Problem description: Set down the material word for word, beginning at its first line and stopping after the line that contains "The chart shows a value of 3.1".

Supplied entries:
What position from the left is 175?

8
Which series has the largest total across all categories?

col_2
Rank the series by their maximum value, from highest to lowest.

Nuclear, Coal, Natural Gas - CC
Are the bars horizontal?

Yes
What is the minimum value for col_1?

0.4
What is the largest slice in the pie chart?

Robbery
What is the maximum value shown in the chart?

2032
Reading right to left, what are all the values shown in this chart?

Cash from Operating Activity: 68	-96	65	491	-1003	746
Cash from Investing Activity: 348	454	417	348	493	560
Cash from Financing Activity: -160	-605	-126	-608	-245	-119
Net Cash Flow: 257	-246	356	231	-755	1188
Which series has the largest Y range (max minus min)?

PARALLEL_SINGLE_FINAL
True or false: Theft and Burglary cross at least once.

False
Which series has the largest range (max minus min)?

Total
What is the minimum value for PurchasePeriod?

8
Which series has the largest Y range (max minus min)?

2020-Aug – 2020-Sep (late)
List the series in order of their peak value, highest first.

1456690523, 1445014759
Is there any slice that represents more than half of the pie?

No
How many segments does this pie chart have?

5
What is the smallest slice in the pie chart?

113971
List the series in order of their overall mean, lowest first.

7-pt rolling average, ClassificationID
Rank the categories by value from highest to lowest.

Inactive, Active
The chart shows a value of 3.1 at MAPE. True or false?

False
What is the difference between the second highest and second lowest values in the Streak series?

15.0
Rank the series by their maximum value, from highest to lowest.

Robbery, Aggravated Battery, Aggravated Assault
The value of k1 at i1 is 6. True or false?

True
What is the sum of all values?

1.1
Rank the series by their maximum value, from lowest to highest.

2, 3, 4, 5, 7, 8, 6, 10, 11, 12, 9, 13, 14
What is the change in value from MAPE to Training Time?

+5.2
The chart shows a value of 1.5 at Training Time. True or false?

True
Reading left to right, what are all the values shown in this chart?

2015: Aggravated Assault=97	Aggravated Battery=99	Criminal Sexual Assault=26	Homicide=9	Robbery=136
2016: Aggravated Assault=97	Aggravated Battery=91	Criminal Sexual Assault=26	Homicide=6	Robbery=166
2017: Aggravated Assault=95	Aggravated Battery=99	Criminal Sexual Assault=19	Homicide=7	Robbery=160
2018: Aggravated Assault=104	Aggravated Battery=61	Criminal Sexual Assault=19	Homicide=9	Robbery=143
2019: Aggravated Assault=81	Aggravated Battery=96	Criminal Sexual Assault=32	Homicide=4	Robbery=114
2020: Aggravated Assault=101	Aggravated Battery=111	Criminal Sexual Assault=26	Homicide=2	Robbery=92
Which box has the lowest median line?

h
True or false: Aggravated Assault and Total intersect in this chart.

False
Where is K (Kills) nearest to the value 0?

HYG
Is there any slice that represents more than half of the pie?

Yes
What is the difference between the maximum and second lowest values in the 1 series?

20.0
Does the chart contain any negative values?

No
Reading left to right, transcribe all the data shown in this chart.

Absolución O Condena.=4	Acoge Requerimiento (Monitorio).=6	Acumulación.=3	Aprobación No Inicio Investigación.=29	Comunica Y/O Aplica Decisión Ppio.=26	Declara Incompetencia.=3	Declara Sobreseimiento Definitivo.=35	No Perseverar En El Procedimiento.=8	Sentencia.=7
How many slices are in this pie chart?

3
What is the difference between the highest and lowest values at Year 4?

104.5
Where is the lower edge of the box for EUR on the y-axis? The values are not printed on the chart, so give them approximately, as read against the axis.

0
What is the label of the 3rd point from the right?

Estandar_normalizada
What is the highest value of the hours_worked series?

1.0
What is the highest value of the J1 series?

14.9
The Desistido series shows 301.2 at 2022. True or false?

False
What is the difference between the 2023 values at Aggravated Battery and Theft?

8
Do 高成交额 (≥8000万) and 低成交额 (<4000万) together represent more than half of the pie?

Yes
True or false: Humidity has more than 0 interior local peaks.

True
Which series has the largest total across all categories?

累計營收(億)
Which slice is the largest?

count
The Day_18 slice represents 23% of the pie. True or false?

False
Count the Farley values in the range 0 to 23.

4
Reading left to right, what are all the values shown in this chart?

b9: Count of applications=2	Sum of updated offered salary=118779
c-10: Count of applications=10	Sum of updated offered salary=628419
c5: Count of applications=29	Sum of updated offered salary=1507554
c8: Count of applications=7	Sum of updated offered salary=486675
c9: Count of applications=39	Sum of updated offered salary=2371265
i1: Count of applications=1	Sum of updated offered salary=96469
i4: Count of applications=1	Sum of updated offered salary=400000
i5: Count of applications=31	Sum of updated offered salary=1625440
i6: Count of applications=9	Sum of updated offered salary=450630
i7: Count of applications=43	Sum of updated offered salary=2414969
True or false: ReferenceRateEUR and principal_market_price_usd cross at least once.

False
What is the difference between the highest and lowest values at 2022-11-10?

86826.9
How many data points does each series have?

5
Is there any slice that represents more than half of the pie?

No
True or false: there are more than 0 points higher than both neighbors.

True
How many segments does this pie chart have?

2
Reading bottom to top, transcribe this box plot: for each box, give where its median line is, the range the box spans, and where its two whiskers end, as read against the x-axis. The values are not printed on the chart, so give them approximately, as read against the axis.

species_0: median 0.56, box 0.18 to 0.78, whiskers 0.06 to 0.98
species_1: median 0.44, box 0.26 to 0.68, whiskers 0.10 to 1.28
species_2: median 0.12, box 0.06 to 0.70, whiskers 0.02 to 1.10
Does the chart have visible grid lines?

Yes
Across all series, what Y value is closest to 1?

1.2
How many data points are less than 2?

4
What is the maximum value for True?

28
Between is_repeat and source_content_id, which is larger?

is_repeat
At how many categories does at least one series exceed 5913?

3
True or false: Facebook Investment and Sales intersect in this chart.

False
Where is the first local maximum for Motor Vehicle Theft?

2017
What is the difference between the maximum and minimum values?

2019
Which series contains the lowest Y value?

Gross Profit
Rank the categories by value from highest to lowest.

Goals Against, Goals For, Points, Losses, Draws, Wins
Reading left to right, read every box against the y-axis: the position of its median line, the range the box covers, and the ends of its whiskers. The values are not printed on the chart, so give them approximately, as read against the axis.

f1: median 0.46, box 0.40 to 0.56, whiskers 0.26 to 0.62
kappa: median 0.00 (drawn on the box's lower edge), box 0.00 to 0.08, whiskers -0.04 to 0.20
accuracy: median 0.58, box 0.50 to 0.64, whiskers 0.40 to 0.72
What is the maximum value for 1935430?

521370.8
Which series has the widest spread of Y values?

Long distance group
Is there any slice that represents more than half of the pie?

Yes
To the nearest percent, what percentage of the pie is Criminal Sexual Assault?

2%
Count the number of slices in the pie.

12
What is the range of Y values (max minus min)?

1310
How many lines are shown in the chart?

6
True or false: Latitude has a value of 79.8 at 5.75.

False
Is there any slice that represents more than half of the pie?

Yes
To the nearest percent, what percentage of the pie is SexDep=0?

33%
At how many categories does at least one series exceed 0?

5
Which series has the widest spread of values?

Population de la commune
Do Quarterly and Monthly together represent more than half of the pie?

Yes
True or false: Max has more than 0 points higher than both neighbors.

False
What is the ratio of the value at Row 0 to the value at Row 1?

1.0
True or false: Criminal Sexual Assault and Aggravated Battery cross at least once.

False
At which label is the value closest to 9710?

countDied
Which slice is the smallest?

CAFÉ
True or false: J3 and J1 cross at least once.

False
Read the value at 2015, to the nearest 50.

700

Answer below:
What position from the left is 175?

8
Which series has the largest total across all categories?

col_2
Rank the series by their maximum value, from highest to lowest.

Nuclear, Coal, Natural Gas - CC
Are the bars horizontal?

Yes
What is the minimum value for col_1?

0.4
What is the largest slice in the pie chart?

Robbery
What is the maximum value shown in the chart?

2032
Reading right to left, what are all the values shown in this chart?

Cash from Operating Activity: 68	-96	65	491	-1003	746
Cash from Investing Activity: 348	454	417	348	493	560
Cash from Financing Activity: -160	-605	-126	-608	-245	-119
Net Cash Flow: 257	-246	356	231	-755	1188
Which series has the largest Y range (max minus min)?

PARALLEL_SINGLE_FINAL
True or false: Theft and Burglary cross at least once.

False
Which series has the largest range (max minus min)?

Total
What is the minimum value for PurchasePeriod?

8
Which series has the largest Y range (max minus min)?

2020-Aug – 2020-Sep (late)
List the series in order of their peak value, highest first.

1456690523, 1445014759
Is there any slice that represents more than half of the pie?

No
How many segments does this pie chart have?

5
What is the smallest slice in the pie chart?

113971
List the series in order of their overall mean, lowest first.

7-pt rolling average, ClassificationID
Rank the categories by value from highest to lowest.

Inactive, Active
The chart shows a value of 3.1 at MAPE. True or false?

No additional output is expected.